Submission—Industry Commission inquiry into the pharmaceutical industry

On 24 August 1995, the Australian Academy of Science made the following submission to the industry commission inquiry into the pharmaceutical industry. It concentrates on the matters detailed in item 3 (a) through to (h) in the Commission's Terms of Reference.


3 (a) Emerging market trends

The pharmaceutical industry is one of the world's largest manufacturing industry and produces drugs for curing, alleviating, preventing or diagnosing diseases in humans and animals. By its nature, it is a high technology industry which does not require massive expenditure on infrastructure in order to discover drugs which can be highly profitable in the marketplace. In order to discover novel drugs, the pharmaceutical industry spends more on research & development (R&D) than any other industry. In 1993, it spent almost 15 % of its US $200 billion of global sales on R&D. While the cost of R&D has ballooned over the last 10 years, the flow of new drugs has slowed and this is one of the reasons why drug companies have been under financial pressure. Another reason is the long lead time (average = 12 years) required between patenting a new chemical entity and its approval for marketing to the public. As patent protection is only 15-18 years, this means that drug companies only have 5-6 years of exclusive marketing to recoup R&D costs (~ $300M per drug) and make a profit at prices that both governments and consumers perceive to be expensive. Thus there is a dichotomy on one hand between the wishes of the ethical pharmaceutical manufacturers for a longer patent life for their drugs to ensure a fair return for their investments and on the other hand between consumers and generic companies who seek cheaper drugs by reducing the period of exclusive marketing of ethical drugs. A longer patent life for novel drugs does not necessarily reduce competition as The Boston Consulting Group found that 90 % of patented drugs have direct competitors and in 15 % of the 20 most lucrative therapeutic categories, there are three or more drugs available with similar properties.

The major multinational pharmaceutical companies have responded to these financial pressures by merging with companies with complementary drug portfolios and in rationalising staff and facilities. In view of the high cost of R&D, this is an obvious target for cost containment. Fortunately, recent scientific breakthroughs such as combinatorial chemistry to generate a huge array of novel small molecules, robotic high throughput drug screening, gene cloning to produce stablely transfected cells and transgenic animal models of diseases has speeded up the process of drug discovery and development thereby reducing costs.

George Poste, vice-president of research at SmithKline Beecham anticipates that drug companies will soon be spending as little as one-fifth of their future R&D budgets in-house whereas 20 years ago, almost the entire budget was spent in-house. The cost to a multinational drug company of each scientist involved in R&D has been estimated at US $ 150,000 p.a. and cost savings can be made by contracting out research and forming consortia with universities and small start-up companies.

These developments present opportunities for Australian Universities, research institutions and small, wholly-Australian owned companies to form meaningful partnerships with multi-national pharmaceutical companies to participate in drug research and development. Also, the rapid economic growth in South-East Asia provides an opportunity for Australian drug and fine-chemical companies to expand into this market.

--- Requirement ---
Rewrite the pharmaceutical industry submission between "George Poste, vice-president" and "small start-up companies.", inclusive, changing "consortia" to "partnerships".

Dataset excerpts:
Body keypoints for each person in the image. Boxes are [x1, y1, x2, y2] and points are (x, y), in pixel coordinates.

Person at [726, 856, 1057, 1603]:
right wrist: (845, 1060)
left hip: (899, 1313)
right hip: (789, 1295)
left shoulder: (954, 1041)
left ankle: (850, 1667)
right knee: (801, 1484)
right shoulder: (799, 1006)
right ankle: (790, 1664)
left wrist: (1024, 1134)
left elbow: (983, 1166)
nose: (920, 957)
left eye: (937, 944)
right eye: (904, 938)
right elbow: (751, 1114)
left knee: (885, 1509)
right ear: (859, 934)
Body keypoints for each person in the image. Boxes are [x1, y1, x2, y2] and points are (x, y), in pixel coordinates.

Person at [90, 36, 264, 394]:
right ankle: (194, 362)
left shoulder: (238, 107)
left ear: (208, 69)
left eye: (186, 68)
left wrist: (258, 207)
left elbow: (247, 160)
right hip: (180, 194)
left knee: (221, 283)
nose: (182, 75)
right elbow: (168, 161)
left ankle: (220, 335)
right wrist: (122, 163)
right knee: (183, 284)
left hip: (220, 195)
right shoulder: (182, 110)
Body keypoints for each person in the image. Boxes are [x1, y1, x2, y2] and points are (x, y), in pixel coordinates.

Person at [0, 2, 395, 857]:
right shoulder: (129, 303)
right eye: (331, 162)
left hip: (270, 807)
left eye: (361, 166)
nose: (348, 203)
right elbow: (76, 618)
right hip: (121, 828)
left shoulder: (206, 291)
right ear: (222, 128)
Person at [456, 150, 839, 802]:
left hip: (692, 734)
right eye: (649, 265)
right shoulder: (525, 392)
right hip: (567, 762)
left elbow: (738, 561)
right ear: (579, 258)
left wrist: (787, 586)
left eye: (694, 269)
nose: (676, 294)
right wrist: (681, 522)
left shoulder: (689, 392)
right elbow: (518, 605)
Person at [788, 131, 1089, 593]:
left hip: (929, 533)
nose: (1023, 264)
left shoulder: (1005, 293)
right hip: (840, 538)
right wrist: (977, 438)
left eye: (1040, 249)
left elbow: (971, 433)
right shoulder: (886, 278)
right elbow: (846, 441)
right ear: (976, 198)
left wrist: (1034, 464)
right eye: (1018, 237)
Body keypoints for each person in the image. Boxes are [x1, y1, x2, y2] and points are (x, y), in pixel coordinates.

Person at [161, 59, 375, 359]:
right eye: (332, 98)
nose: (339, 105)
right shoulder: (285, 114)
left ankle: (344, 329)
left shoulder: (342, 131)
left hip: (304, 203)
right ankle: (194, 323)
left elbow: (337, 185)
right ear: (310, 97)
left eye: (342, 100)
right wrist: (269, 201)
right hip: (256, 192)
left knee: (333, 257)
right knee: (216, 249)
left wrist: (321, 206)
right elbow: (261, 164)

--- Final answer ---
George Poste, vice-president of research at SmithKline Beecham anticipates that drug companies will soon be spending as little as one-fifth of their future R&D budgets in-house whereas 20 years ago, almost the entire budget was spent in-house. The cost to a multinational drug company of each scientist involved in R&D has been estimated at US $ 150,000 p.a. and cost savings can be made by contracting out research and forming partnerships with universities and small start-up companies.